◆ Task goal:
Every entry must be set down exactly in the answer; no pictures should appear.

◆ Information shown:
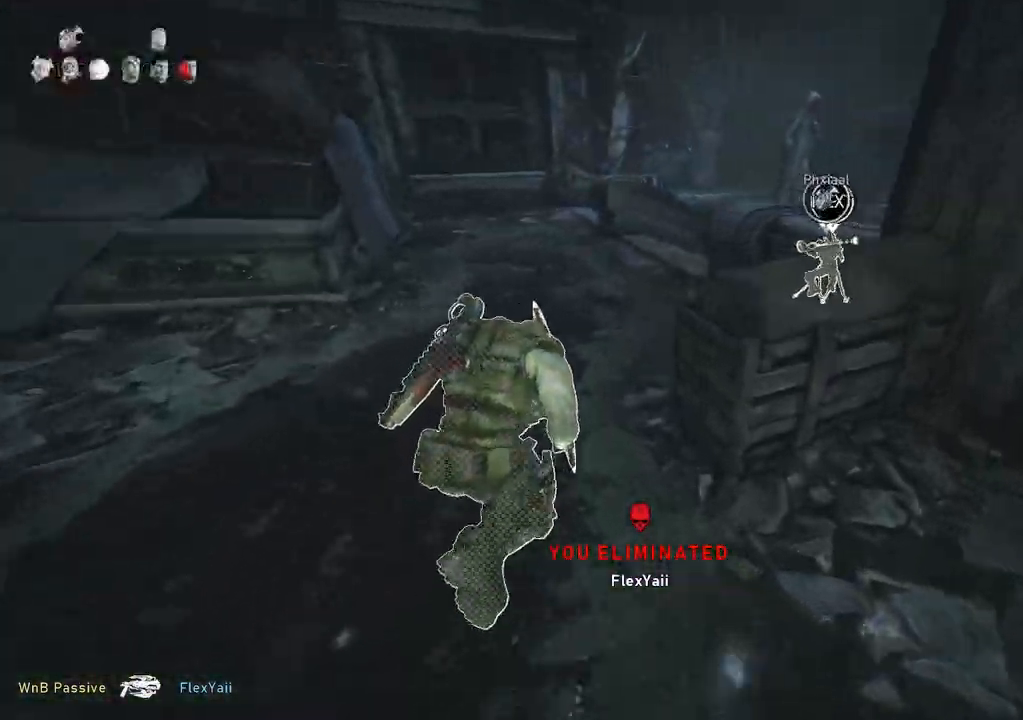
{"buttons": [], "left_stick": "up", "right_stick": "right", "events": [[17, "left_stick", "up-right"], [100, "A", "up"], [183, "L1", "up"], [217, "left_stick", "up"], [233, "right_stick", "right"], [250, "L1", "down"], [300, "L1", "up"]]}
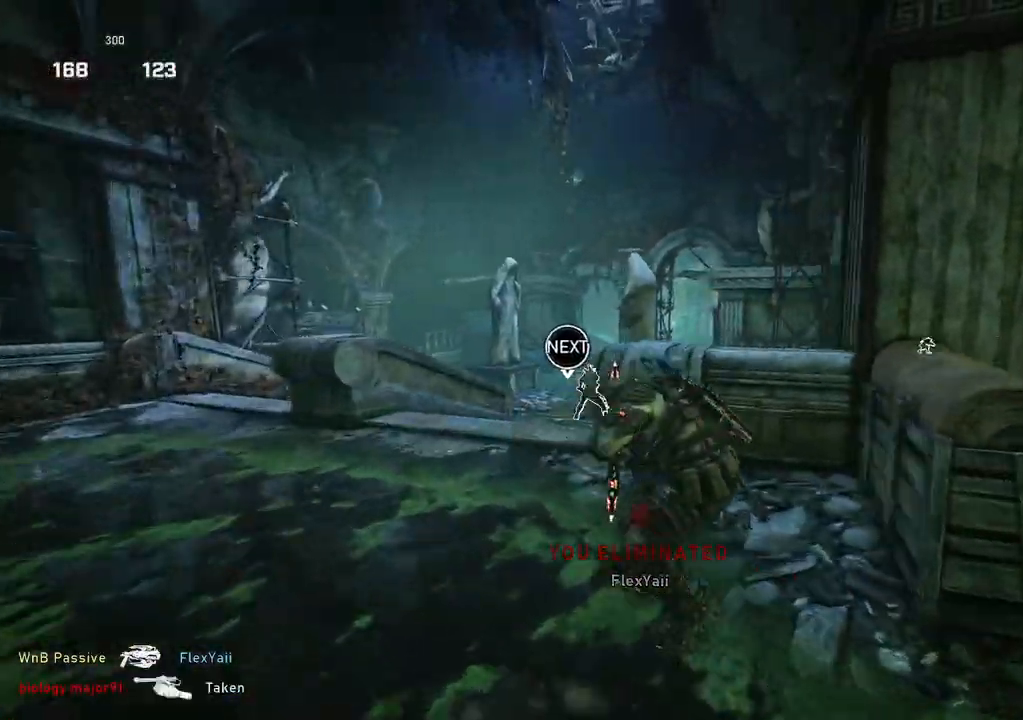
{"buttons": ["A", "L1"], "left_stick": "up", "right_stick": "center", "events": [[133, "L1", "down"], [133, "right_stick", "center"], [217, "right_stick", "down-right"], [333, "right_stick", "center"], [400, "A", "down"]]}
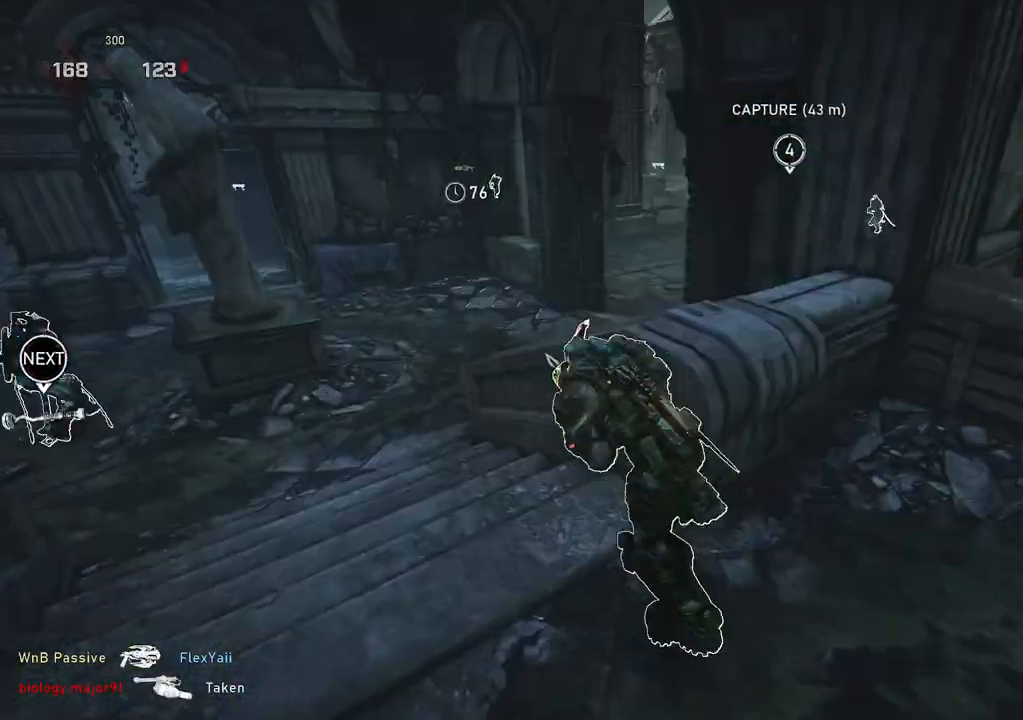
{"buttons": ["A", "L1"], "left_stick": "center", "right_stick": "center", "events": [[67, "left_stick", "up-left"], [233, "left_stick", "center"]]}
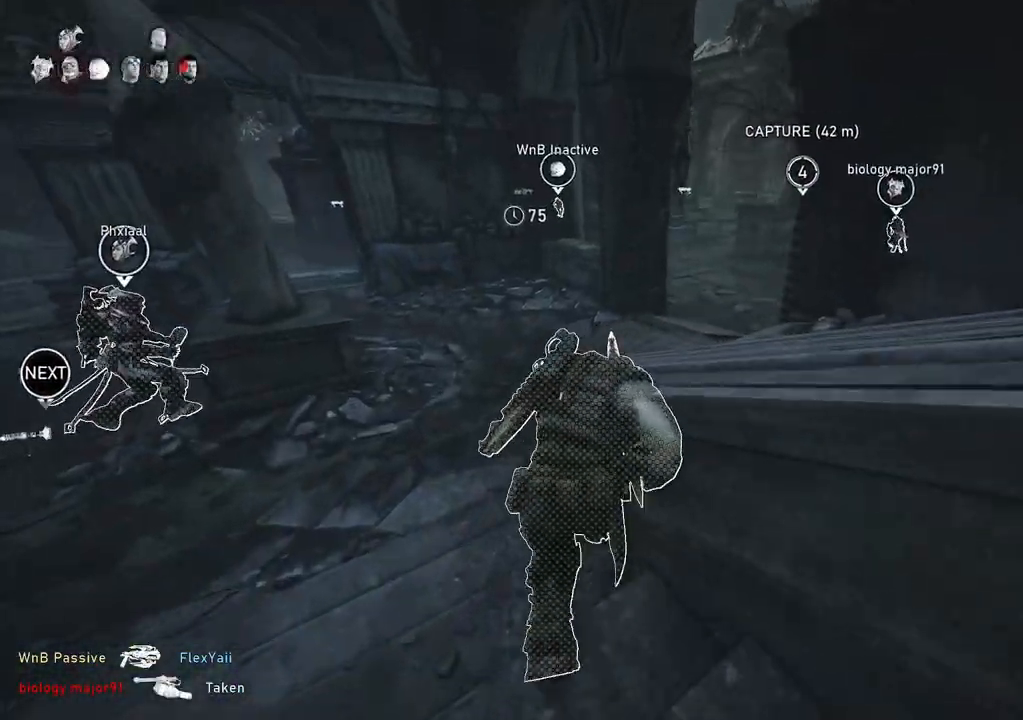
{"buttons": ["A"], "left_stick": "up-left", "right_stick": "center", "events": [[17, "A", "up"], [150, "left_stick", "up-left"], [400, "A", "down"], [400, "L1", "up"]]}
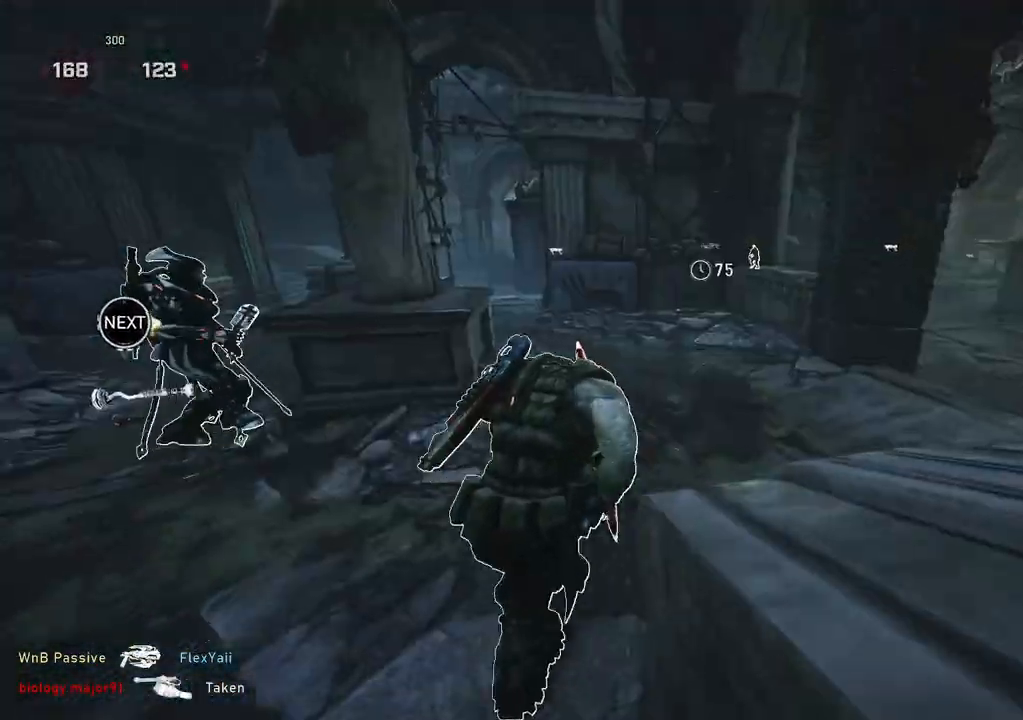
{"buttons": ["A"], "left_stick": "up-right", "right_stick": "center", "events": [[350, "left_stick", "up-right"]]}
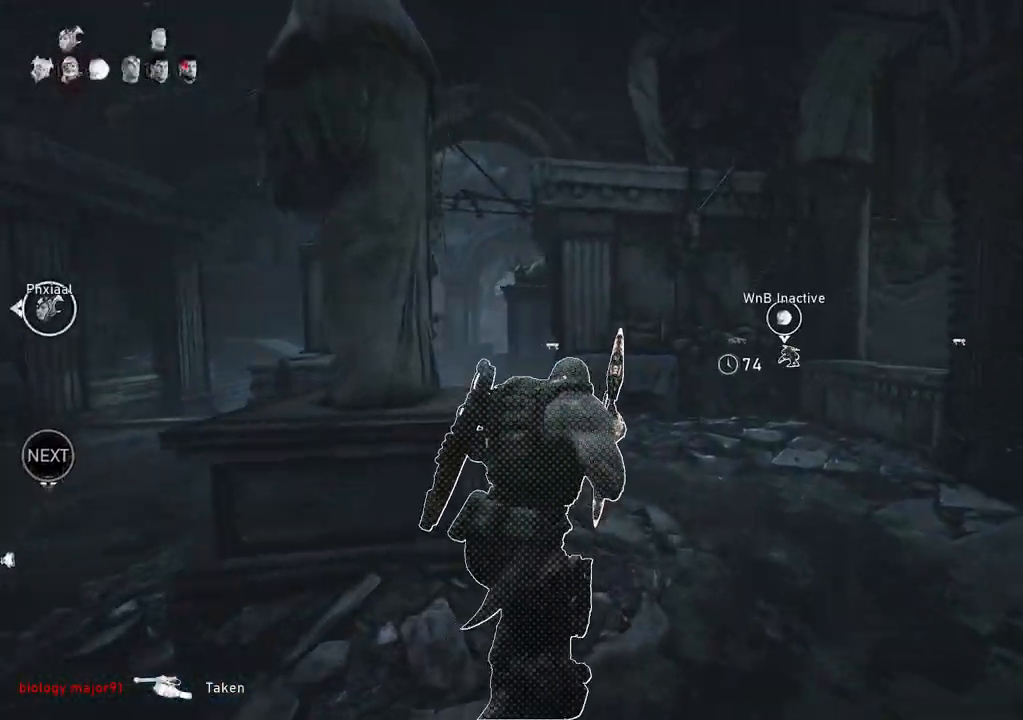
{"buttons": [], "left_stick": "up-right", "right_stick": "center", "events": [[200, "A", "up"], [217, "L1", "down"], [267, "L1", "up"], [333, "right_stick", "right"], [500, "right_stick", "center"]]}
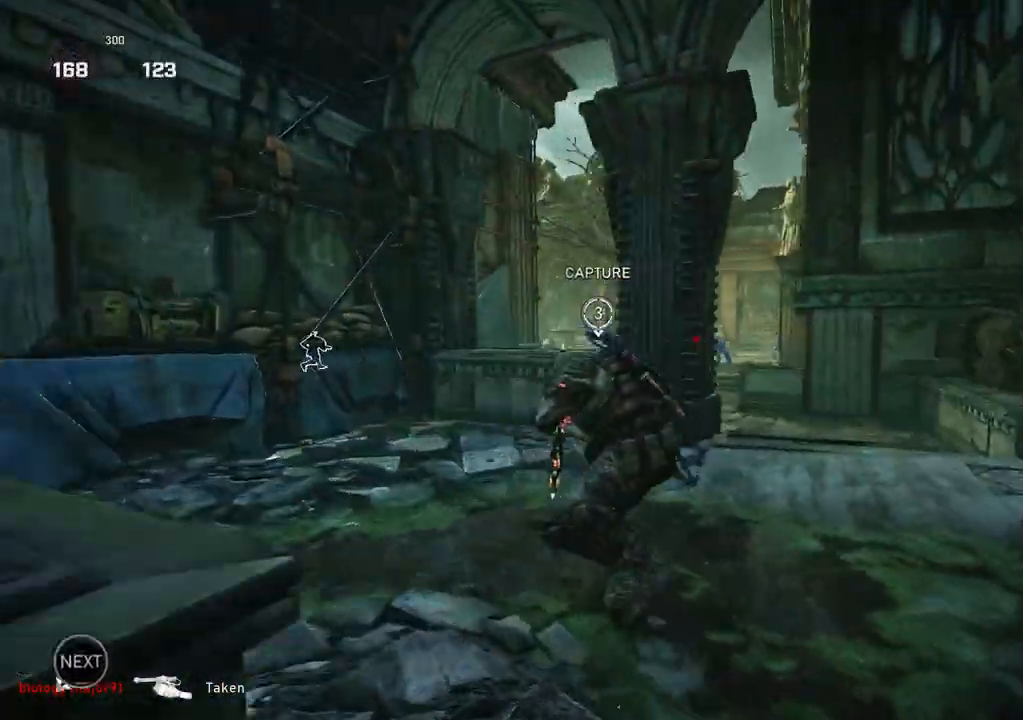
{"buttons": ["R2"], "left_stick": "up", "right_stick": "center", "events": [[50, "left_stick", "down"], [133, "R2", "down"], [150, "left_stick", "left"], [217, "left_stick", "up"]]}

◆ Output for this exercise:
{"buttons": [], "left_stick": "up", "right_stick": "right", "events": [[17, "left_stick", "up-right"], [100, "A", "up"], [183, "L1", "up"], [217, "left_stick", "up"], [233, "right_stick", "right"], [250, "L1", "down"], [300, "L1", "up"]]}
{"buttons": ["A", "L1"], "left_stick": "up", "right_stick": "center", "events": [[133, "L1", "down"], [133, "right_stick", "center"], [217, "right_stick", "down-right"], [333, "right_stick", "center"], [400, "A", "down"]]}
{"buttons": ["A", "L1"], "left_stick": "center", "right_stick": "center", "events": [[67, "left_stick", "up-left"], [233, "left_stick", "center"]]}
{"buttons": ["A"], "left_stick": "up-left", "right_stick": "center", "events": [[17, "A", "up"], [150, "left_stick", "up-left"], [400, "A", "down"], [400, "L1", "up"]]}
{"buttons": ["A"], "left_stick": "up-right", "right_stick": "center", "events": [[350, "left_stick", "up-right"]]}
{"buttons": [], "left_stick": "up-right", "right_stick": "center", "events": [[200, "A", "up"], [217, "L1", "down"], [267, "L1", "up"], [333, "right_stick", "right"], [500, "right_stick", "center"]]}
{"buttons": ["R2"], "left_stick": "up", "right_stick": "center", "events": [[50, "left_stick", "down"], [133, "R2", "down"], [150, "left_stick", "left"], [217, "left_stick", "up"]]}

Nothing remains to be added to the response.